Customers can take a style quiz to customize each bag of clothing to their children’s needs and preferences. Credit…Scott Ball for The New York Times
The laundry room at Ms. Livingston’s house where clothes are washed and dried before being shipped to customers.Credit…Scott Ball for The New York Times

Some major brands have their own reuse or resale initiatives, like Patagonia’s Worn Wear, and North Face’s Clothes the Loop. In 2021, Carter’s teamed with TerraCycle to start a program that allows parents to send unwearable clothes to be recycled into raw materials.

A company called the Swoondle Society offers a $20 per month membership to trade gently worn children’s clothes. Resale platforms like Depop, Poshmark, ThredUp and Mercari also carry children’s clothes. Rental sites like Rent-a-Romper and the Little Loop are geared toward babies and small children.

“In 2022, kids’ shoes were among the top-selling categories, which makes sense knowing how quickly children grow,” said Tiffany Olson, a trend specialist at Mercari.

Many parents sell and shop at roving consignment sales like Just Between Friends and Rhea Lana, as well as Kid to Kid and Once Upon a Child, both nationwide chains of secondhand children’s stores.

Founded in 1985, Once Upon a Child has more than 400 stores in the United States and Canada. The stores buy children’s toys, furniture and equipment, but Renae Gaudette, the chief operating officer of Winmark Corporation, which owns Once Upon a Child, said about 75 percent of the inventory is apparel and footwear.

“The biggest threat we have as a brand is the garbage can,” she said. “It’s too easy for anyone to take their clothing and throw it in a garbage can.”

Ms. Livingston sorts and assembles a bag of clothes for a customer in her garage-turned-operations space.Credit…Scott Ball for The New York Times
Bins of children’s clothes in Ms. Livingston’s garage. Credit…Scott Ball for The New York Times

There are smaller, independent shops in the children’s resale world as well. In 2019, Carly Boonparn and Ambra Markos opened Parachute Brooklyn, a secondhand children’s clothing store in the Greenpoint neighborhood of Brooklyn. “None of my family is in New York. So when I had a child, I didn’t really know a lot of people with kids at that time,” Ms. Boonparn said. “I didn’t really have a lot of hand-me-downs.”

The store is now popular with mom groups, she said, who will sometimes meet and shop together, but paying rent for a storefront in New York City is a challenge. Competing with the myriad online secondhand resources is “tricky,” Ms. Boonparn said. “But I think it’s cool to have a space where customers can come in and see the items, and feel them, and try them on.”

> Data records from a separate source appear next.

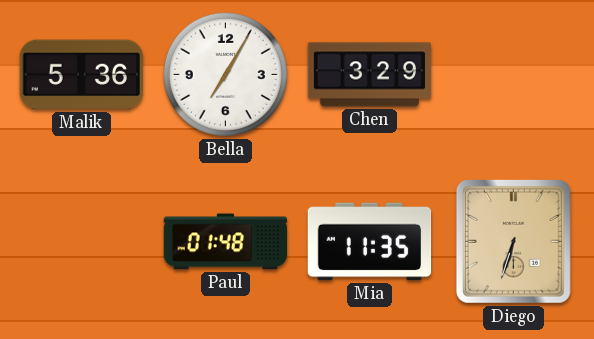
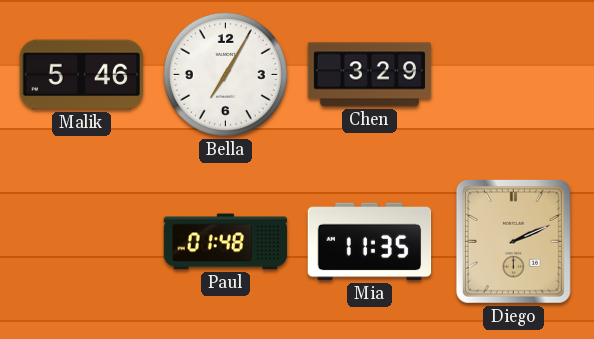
Malik: 5:36 -> 5:46
Diego: 6:33 -> 2:11
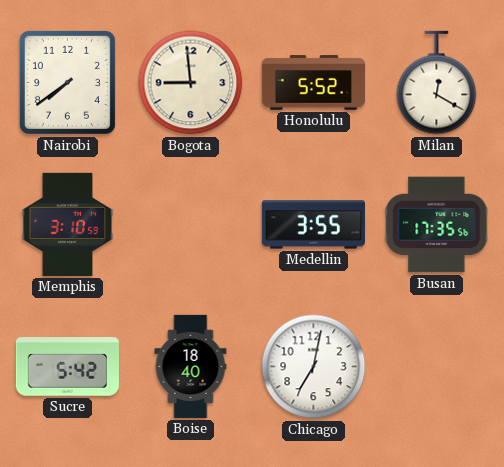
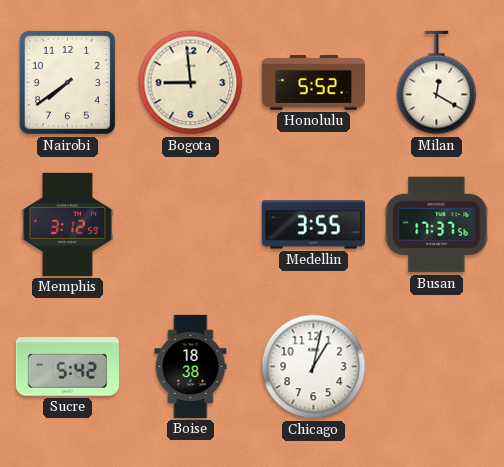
Memphis: 3:10 -> 3:12
Busan: 17:35 -> 17:37
Boise: 18:40 -> 18:38
Chicago: 7:02 -> 1:02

Parents say that although there are more resale shopping options online, the shopping experience is not always straightforward. Addie Fisher, a 34-year-old digital content creator in Dallas and a mother of two, said she tries to primarily shop secondhand for her children, but on websites like Poshmark, it can take time to sort through search results and the fees can add up.

“You see that the thing is $7 but then it’s $20 by the time you’ve checked out,” she said.

Other parents had similar experiences. Whitney Kammer, 34, lives in San Antonio and is a stay-at-home mother with a 3-year-old daughter. She learned about Hand Me Up while in line for a Rhea Lana consignment sale, which she said she attends “religiously.”

“This sale only comes up twice a year, so if your kid goes through a growth spurt or something, you’re just out of luck,” Ms. Kammer said.

“At that point, you’re back to digging through racks at Goodwill or trying to shop secondhand online via Instagram or Etsy, and it’s a lot, a lot of work. Just the sheer amount of work and time it takes to do the responsible thing with purchasing children’s clothes especially is a huge commitment.”

Ms. Kammer signed up for a quarterly subscription to Hand Me Up, which she said has saved her time, effort and money. She also has a “friend trust of hand-me-downs,” in which she and her friends pass on children’s clothing.

For her, the decision to shop at secondhand sources is part of teaching her daughter more sustainable practices, even at a young age.

She said, “I want to pass on to my daughter that clothing is not disposable.”